PROBLEM: Your task is to copy the data exactly while leaving out every picture.

MATERIAL FOR THE TASK:

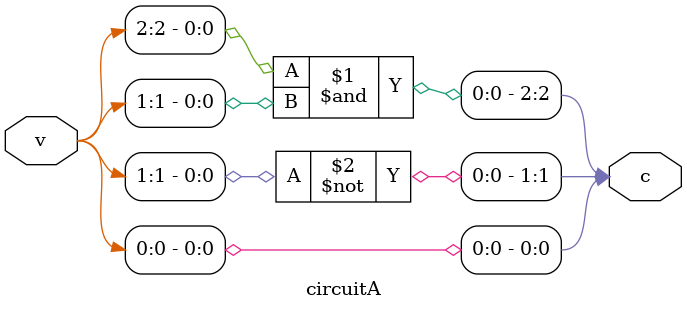
<source format=v>
module circuitA(v, c);

	input [2:0] v;
	output [2:0] c;

	assign c[2] = v[2]&v[1];
	assign c[1] = ~v[1];
	assign c[0] = v[0];

endmodule

</source>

EXERCISE SOLUTION:
<source format=v>
module circuitA(v, c);

	input [2:0] v;
	output [2:0] c;

	assign c[2] = v[2]&v[1];
	assign c[1] = ~v[1];
	assign c[0] = v[0];

endmodule

</source>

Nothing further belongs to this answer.